Date : 2022-04-26     View : 996

As a collection of high quality and richly annotated training data, MagicData-RAMC (free download available at magichub.com) is applicable to a series of research. This article will introduce 3 experiments related to speech recognition, speaker diarization and keyword search based on MagicData-RAMC conducted by Magic Data, together with the Institute of Acoustics, Chinese Academy of Sciences, Shanghai Jiao Tong University and Northwestern Polytechnic University.


1. Automatic Speech Recognition

The research team uses a Conformer-based end-to-end (E2E) model implemented by ESPnet2 toolkit to conduct speech recognition. The Conformer model is composed of a Conformer encoder proposed in and a Transformer decoder. The team adopts 14 Conformer blocks in the encoder and 6 Transformer blocks in the decoder. Connectionist temporal classification (CTC) is employed on top of the encoder as an auxiliary task to perform joint CTC-attention (CTC/Att) training and decoding within the multi-task learning framework. During the beam search decoding, the beam size is set to 10.

The research team computes 80-dimensional logarithmic filterbank features from the raw waveform and utilize utterance-wise mean variance normalization. The frame length is 25 ms with a stride of 10 ms. SpecAugment is applied with 2 frequency masks and 2 time masks for data augmentation. The maximum widths of each frequency mask and time mask are F = 30 and T = 40 respectively. The input sequence is sub-sampled through a 2D convolutional layer by a factor of 4. The inner dimension of position-wise feed-forward networks in both encoder and decoder is 2048. The research team applies dropout in the encoder layer with a rate of 0.1 and set the label smoothing weight to 0.1 for regularization.

The multi-head attention layer contains 8 heads with 256 attention transformation dimensions. CTC weight used for multi-task training is 0.3. We train the model using the Adam optimizer with β1 = 0.9, β2 = 0.98, ǫ = 10−9, gradient clipping norm 5 and no weight decay. Noam learning rate scheduler is set to 25000 warm-up steps. The maximum trainable epoch is 100. The final model is averaged by the last 5 checkpoints

The training set is made up of two parts: the 150 hours training set of MagicData-RAMC and the 755 hours MAGICDATA Mandarin Chinese Read Speech Corpus (MAGICDATAREAD). The two sets are combined to compose over 900 hours of data for training. The experimental result is shown in terms of character error rate (CER) in Table 1.
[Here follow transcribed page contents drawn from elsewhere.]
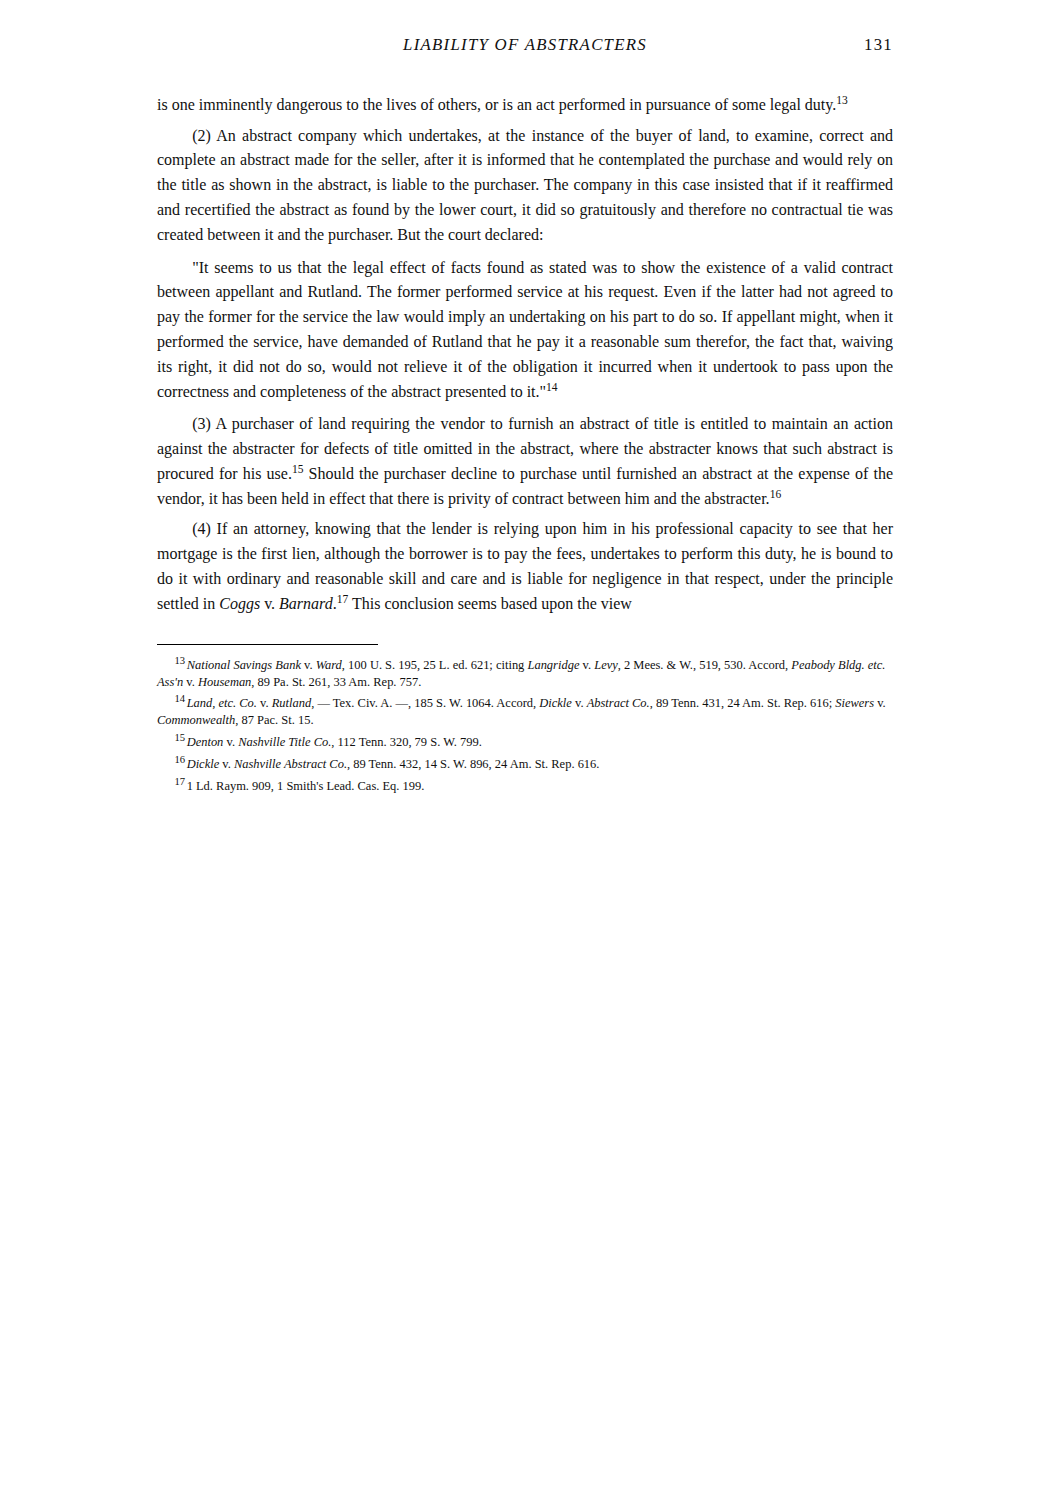LIABILITY OF ABSTRACTERS 131
is one imminently dangerous to the lives of others, or is an act performed in pursuance of some legal duty.13
(2) An abstract company which undertakes, at the instance of the buyer of land, to examine, correct and complete an abstract made for the seller, after it is informed that he contemplated the purchase and would rely on the title as shown in the abstract, is liable to the purchaser. The company in this case insisted that if it reaffirmed and recertified the abstract as found by the lower court, it did so gratuitously and therefore no contractual tie was created between it and the purchaser. But the court declared:
"It seems to us that the legal effect of facts found as stated was to show the existence of a valid contract between appellant and Rutland. The former performed service at his request. Even if the latter had not agreed to pay the former for the service the law would imply an undertaking on his part to do so. If appellant might, when it performed the service, have demanded of Rutland that he pay it a reasonable sum therefor, the fact that, waiving its right, it did not do so, would not relieve it of the obligation it incurred when it undertook to pass upon the correctness and completeness of the abstract presented to it."14
(3) A purchaser of land requiring the vendor to furnish an abstract of title is entitled to maintain an action against the abstracter for defects of title omitted in the abstract, where the abstracter knows that such abstract is procured for his use.15 Should the purchaser decline to purchase until furnished an abstract at the expense of the vendor, it has been held in effect that there is privity of contract between him and the abstracter.16
(4) If an attorney, knowing that the lender is relying upon him in his professional capacity to see that her mortgage is the first lien, although the borrower is to pay the fees, undertakes to perform this duty, he is bound to do it with ordinary and reasonable skill and care and is liable for negligence in that respect, under the principle settled in Coggs v. Barnard.17 This conclusion seems based upon the view
13 National Savings Bank v. Ward, 100 U. S. 195, 25 L. ed. 621; citing Langridge v. Levy, 2 Mees. & W., 519, 530. Accord, Peabody Bldg. etc. Ass'n v. Houseman, 89 Pa. St. 261, 33 Am. Rep. 757.
14 Land, etc. Co. v. Rutland, — Tex. Civ. A. —, 185 S. W. 1064. Accord, Dickle v. Abstract Co., 89 Tenn. 431, 24 Am. St. Rep. 616; Siewers v. Commonwealth, 87 Pac. St. 15.
15 Denton v. Nashville Title Co., 112 Tenn. 320, 79 S. W. 799.
16 Dickle v. Nashville Abstract Co., 89 Tenn. 432, 14 S. W. 896, 24 Am. St. Rep. 616.
171 Ld. Raym. 909, 1 Smith's Lead. Cas. Eq. 199.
Table 1: ASR Results (CER%) on dev and test set

2. Speaker Diarization

For SD task, the baseline system consists of three components: speaker activity detection (SAD), speaker embedding extractor and clustering.

Following Variational Bayes HMM x-vectors (VBx) experiment setting, Kaldi-based SAD module is used for detecting speech activity. The research team adopts ResNet trained on VoxCeleb Dataset (openslr-494), CN-Celeb Corpus (openslr-825) and the split training set of MagicData-RAMC to obtain the speaker embedding extractor.

For training details, the SAD module utilizes a 40-dimensional Mel frequency cepstral coefficient (MFCC) with 25 ms frame length and 10 ms stride as input features to detect the speech activity. ResNet-101 with two fully connected layers is employed to conduct speaker classification task with 64-dimensional filterbank features extracted every 10 ms with 25 ms window, and additive margin softmax is used to get a more distinct decision boundary. The raw waveform is split every 4s (400 dimensions) to form ResNet input. The speaker embedding network is trained by stochastic gradient descent (SGD) optimizer with a 0.9 momentum factor and 0.0001 L2 regularization factor.

Besides, 256-dimension embeddings are conducted dimensionality reduction using probabilistic linear discriminant analysis (PLDA) to 128-dimension. Embeddings are extracted on SAD result every 240 ms, and the chunk length is set to 1.5s. For the clustering part, the research team use Variational Bayes HMM [6] on this task. An agglomerative hierarchical clustering algorithm with VBx is conducted to get the clustering result. In the VBx, the acoustic scaling factor Fa is set to 0.3, and the speaker regularization coefficient is set to 17. The probability of not switching speakers between frames is 0.99. The experimental result is showed in Table 2.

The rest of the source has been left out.